[Stored data entries]
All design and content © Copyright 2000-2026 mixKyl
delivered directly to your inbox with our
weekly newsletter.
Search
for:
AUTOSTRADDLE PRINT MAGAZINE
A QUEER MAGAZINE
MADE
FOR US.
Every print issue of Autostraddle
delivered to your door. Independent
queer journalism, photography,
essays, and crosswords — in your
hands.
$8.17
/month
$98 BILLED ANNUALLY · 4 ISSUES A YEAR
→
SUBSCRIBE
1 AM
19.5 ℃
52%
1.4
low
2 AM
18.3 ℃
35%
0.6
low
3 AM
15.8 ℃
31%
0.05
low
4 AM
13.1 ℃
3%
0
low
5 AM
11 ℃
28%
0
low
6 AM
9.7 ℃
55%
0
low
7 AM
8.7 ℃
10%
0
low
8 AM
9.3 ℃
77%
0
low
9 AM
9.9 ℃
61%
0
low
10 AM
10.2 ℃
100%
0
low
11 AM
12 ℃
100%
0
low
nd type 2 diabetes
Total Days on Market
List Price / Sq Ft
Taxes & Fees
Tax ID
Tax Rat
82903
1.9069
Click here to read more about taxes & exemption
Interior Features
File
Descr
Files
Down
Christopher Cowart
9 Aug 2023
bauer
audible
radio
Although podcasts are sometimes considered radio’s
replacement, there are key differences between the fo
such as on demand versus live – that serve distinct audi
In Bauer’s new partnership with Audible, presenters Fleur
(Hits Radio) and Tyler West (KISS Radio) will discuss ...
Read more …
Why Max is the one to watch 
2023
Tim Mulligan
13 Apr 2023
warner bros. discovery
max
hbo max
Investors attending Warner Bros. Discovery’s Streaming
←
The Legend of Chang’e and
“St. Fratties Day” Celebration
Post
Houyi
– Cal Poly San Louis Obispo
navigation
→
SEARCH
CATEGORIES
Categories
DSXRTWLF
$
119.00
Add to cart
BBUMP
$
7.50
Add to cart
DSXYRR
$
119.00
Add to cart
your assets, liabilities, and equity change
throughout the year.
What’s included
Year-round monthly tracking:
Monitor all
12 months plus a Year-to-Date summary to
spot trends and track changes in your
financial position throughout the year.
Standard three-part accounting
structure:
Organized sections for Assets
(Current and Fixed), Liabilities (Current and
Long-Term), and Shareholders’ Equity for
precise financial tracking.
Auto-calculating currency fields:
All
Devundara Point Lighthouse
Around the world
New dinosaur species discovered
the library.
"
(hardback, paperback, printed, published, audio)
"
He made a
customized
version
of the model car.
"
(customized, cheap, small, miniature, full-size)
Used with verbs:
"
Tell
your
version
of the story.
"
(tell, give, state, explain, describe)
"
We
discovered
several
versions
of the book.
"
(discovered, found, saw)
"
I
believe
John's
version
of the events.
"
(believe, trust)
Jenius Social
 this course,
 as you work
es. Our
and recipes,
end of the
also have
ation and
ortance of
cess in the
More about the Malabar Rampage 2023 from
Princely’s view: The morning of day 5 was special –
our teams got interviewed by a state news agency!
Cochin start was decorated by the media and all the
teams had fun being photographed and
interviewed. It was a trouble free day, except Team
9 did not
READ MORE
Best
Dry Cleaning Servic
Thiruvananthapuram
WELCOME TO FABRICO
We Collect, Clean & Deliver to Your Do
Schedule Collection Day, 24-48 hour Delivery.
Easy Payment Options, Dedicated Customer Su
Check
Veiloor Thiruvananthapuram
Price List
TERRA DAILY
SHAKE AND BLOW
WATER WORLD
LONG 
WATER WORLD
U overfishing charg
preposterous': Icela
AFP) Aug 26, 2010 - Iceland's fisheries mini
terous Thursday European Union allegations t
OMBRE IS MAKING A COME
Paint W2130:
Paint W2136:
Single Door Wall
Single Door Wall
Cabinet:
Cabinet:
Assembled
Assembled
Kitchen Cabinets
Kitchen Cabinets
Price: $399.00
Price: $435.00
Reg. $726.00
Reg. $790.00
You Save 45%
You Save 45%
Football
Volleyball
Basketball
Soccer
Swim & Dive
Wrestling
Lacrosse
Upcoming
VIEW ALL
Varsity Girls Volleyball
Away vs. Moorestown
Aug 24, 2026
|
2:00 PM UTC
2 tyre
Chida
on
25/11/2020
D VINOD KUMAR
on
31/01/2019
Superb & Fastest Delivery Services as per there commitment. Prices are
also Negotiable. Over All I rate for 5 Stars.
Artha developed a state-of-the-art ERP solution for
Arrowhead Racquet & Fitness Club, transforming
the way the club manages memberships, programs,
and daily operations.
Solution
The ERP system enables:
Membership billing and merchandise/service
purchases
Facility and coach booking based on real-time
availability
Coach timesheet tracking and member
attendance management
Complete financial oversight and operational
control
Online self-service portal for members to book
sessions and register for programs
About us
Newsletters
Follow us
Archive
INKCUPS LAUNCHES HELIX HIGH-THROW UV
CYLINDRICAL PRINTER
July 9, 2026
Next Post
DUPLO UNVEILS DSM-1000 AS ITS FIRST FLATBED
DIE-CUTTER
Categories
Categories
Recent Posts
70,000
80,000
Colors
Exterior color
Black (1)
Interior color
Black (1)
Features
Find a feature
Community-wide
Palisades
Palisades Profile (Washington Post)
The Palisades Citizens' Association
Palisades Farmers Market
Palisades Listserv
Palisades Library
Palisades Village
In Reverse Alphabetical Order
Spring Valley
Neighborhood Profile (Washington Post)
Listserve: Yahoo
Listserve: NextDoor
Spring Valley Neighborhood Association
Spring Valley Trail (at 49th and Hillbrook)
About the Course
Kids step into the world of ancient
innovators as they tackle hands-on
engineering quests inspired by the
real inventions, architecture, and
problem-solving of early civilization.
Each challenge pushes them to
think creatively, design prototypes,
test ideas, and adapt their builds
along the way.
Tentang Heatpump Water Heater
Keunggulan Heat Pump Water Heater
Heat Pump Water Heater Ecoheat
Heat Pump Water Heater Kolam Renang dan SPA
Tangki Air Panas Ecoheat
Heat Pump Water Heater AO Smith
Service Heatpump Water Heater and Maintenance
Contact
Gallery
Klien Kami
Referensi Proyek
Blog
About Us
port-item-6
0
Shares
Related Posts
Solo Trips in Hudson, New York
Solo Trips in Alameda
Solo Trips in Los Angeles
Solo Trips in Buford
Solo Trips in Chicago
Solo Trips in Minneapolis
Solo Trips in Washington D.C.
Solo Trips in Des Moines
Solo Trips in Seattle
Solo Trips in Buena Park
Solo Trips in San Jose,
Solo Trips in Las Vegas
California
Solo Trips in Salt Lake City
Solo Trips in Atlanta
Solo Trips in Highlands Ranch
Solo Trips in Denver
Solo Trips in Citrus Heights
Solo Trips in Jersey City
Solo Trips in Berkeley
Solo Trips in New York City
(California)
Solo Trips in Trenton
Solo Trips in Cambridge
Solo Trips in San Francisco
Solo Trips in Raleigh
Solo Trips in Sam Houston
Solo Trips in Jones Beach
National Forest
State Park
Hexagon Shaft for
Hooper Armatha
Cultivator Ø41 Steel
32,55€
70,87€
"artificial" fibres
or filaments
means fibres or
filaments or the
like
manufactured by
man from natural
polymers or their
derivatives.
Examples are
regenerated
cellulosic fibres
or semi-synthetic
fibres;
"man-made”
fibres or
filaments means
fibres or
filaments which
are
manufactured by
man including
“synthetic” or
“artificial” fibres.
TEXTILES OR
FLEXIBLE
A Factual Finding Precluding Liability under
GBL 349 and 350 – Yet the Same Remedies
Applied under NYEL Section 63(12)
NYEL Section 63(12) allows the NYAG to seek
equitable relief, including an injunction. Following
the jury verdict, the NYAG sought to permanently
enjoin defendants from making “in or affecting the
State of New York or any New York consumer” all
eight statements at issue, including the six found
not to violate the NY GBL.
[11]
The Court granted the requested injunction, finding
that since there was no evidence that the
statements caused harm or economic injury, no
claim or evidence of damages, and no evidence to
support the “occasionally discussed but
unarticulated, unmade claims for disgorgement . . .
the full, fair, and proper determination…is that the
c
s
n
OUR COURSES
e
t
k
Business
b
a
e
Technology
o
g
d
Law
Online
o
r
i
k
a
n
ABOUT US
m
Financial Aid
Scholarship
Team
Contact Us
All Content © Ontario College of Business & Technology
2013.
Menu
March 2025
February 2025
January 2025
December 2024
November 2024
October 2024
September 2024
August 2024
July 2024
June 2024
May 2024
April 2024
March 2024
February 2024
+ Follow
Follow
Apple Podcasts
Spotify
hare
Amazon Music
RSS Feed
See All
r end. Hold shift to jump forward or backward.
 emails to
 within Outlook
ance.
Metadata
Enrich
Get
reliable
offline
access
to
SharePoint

Task objective:
Recast the data as a JSON list of strings, one string per line with blank lines left out, covering only the lines from the start of the data through the line holding "replacement, there are", inclusive.

Worked solution:
[
  "All design and content © Copyright 2000-2026 mixKyl",
  "delivered directly to your inbox with our",
  "weekly newsletter.",
  "Search",
  "for:",
  "AUTOSTRADDLE PRINT MAGAZINE",
  "A QUEER MAGAZINE",
  "MADE",
  "FOR US.",
  "Every print issue of Autostraddle",
  "delivered to your door. Independent",
  "queer journalism, photography,",
  "essays, and crosswords — in your",
  "hands.",
  "$8.17",
  "/month",
  "$98 BILLED ANNUALLY · 4 ISSUES A YEAR",
  "→",
  "SUBSCRIBE",
  "1 AM",
  "19.5 ℃",
  "52%",
  "1.4",
  "low",
  "2 AM",
  "18.3 ℃",
  "35%",
  "0.6",
  "low",
  "3 AM",
  "15.8 ℃",
  "31%",
  "0.05",
  "low",
  "4 AM",
  "13.1 ℃",
  "3%",
  "0",
  "low",
  "5 AM",
  "11 ℃",
  "28%",
  "0",
  "low",
  "6 AM",
  "9.7 ℃",
  "55%",
  "0",
  "low",
  "7 AM",
  "8.7 ℃",
  "10%",
  "0",
  "low",
  "8 AM",
  "9.3 ℃",
  "77%",
  "0",
  "low",
  "9 AM",
  "9.9 ℃",
  "61%",
  "0",
  "low",
  "10 AM",
  "10.2 ℃",
  "100%",
  "0",
  "low",
  "11 AM",
  "12 ℃",
  "100%",
  "0",
  "low",
  "nd type 2 diabetes",
  "Total Days on Market",
  "List Price / Sq Ft",
  "Taxes & Fees",
  "Tax ID",
  "Tax Rat",
  "82903",
  "1.9069",
  "Click here to read more about taxes & exemption",
  "Interior Features",
  "File",
  "Descr",
  "Files",
  "Down",
  "Christopher Cowart",
  "9 Aug 2023",
  "bauer",
  "audible",
  "radio",
  "Although podcasts are sometimes considered radio’s",
  "replacement, there are key differences between the fo"
]